Cette enquête intervient dans un contexte de tensions croissantes avec les États-Unis, où le président Trump a menacé d’imposer des droits de douane aux pays dotés de réglementations numériques strictes. Cependant, Bruxelles ne semble pas se laisser décourager, signalant sa volonté de faire respecter ses lois indépendamment des pressions extérieures.
Résumés IA et baisses de trafic
Au-delà de la rétrogradation algorithmique, l’enquête touche également aux résumés de recherche générés par l’IA de Google, connus sous le nom d’AI Overviews. Les éditeurs de presse ont signalé une forte baisse du trafic depuis l’introduction de ces résumés, car les utilisateurs reçoivent des réponses directement de Google plutôt que de cliquer sur les articles de presse.

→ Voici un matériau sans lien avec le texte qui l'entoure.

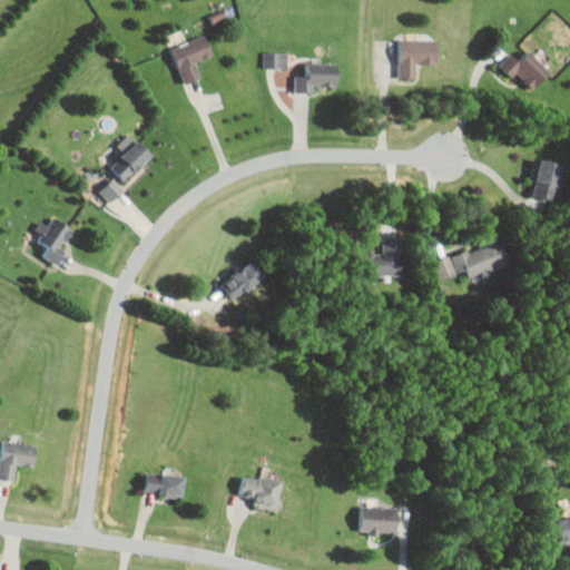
[(209,15),(213,25),(228,19),(225,9),(209,15)]
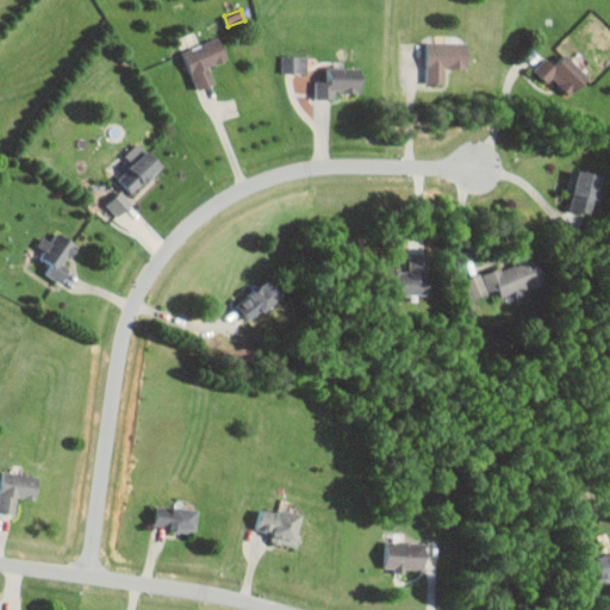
[(198,88),(215,81),(209,66),(229,56),(219,35),(182,50),(198,88)]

La fédération italienne des journaux, la FIEG, a déjà déposé une plainte exigeant une enquête sur l’impact des AI Overviews sur le lectorat. L’équipe de la Commission cherchera des données concrètes sur les dommages financiers causés par les pratiques de Google.
La défense de Google
Google défend sa politique comme étant essentielle pour maintenir la qualité de la recherche et uniformiser les règles du jeu contre les tactiques manipulatrices. L’entreprise souligne une décision de justice allemande qui a validé ses mesures anti-spam, arguant que l’enquête de l’UE est erronée.
Cependant, les critiques affirment que les résumés basés sur l’IA et les sanctions algorithmiques de Google détournent effectivement le trafic et les revenus des éditeurs de presse, sapant ainsi leurs modèles économiques.

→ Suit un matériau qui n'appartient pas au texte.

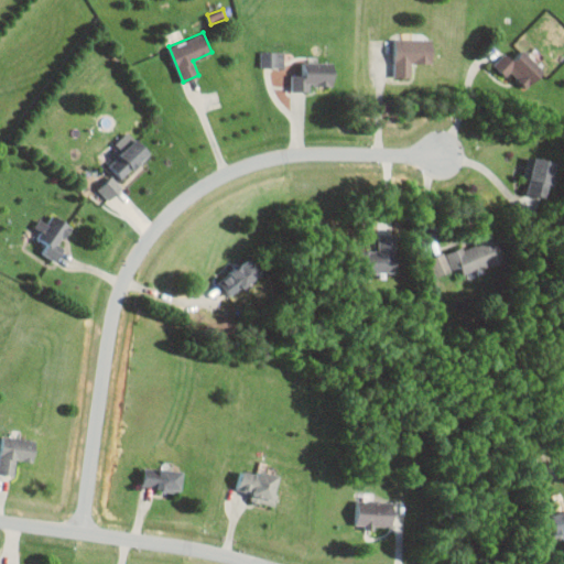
[(413,76),(412,62),(433,62),(433,38),(394,38),(396,76),(413,76)]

Chronologie de l’enquête et implications
L’enquête de la Commission devrait s’achever d’ici 12 mois. Le résultat pourrait remodeler la façon dont Google gère les relations commerciales avec les agences de presse, obligeant potentiellement l’entreprise à ajuster ses algorithmes et ses politiques.
L’enquête met en évidence un conflit croissant entre les géants de la technologie et les éditeurs de presse sur le partage des revenus et le contrôle algorithmique, une bataille qui va probablement s’intensifier à mesure que la recherche basée sur l’IA deviendra plus dominante.
Cette affaire souligne la détermination de l’UE à faire respecter ses lois numériques, même face à des pressions extérieures, et témoigne de sa volonté de remettre en question la domination des géants de la technologie dans le paysage médiatique.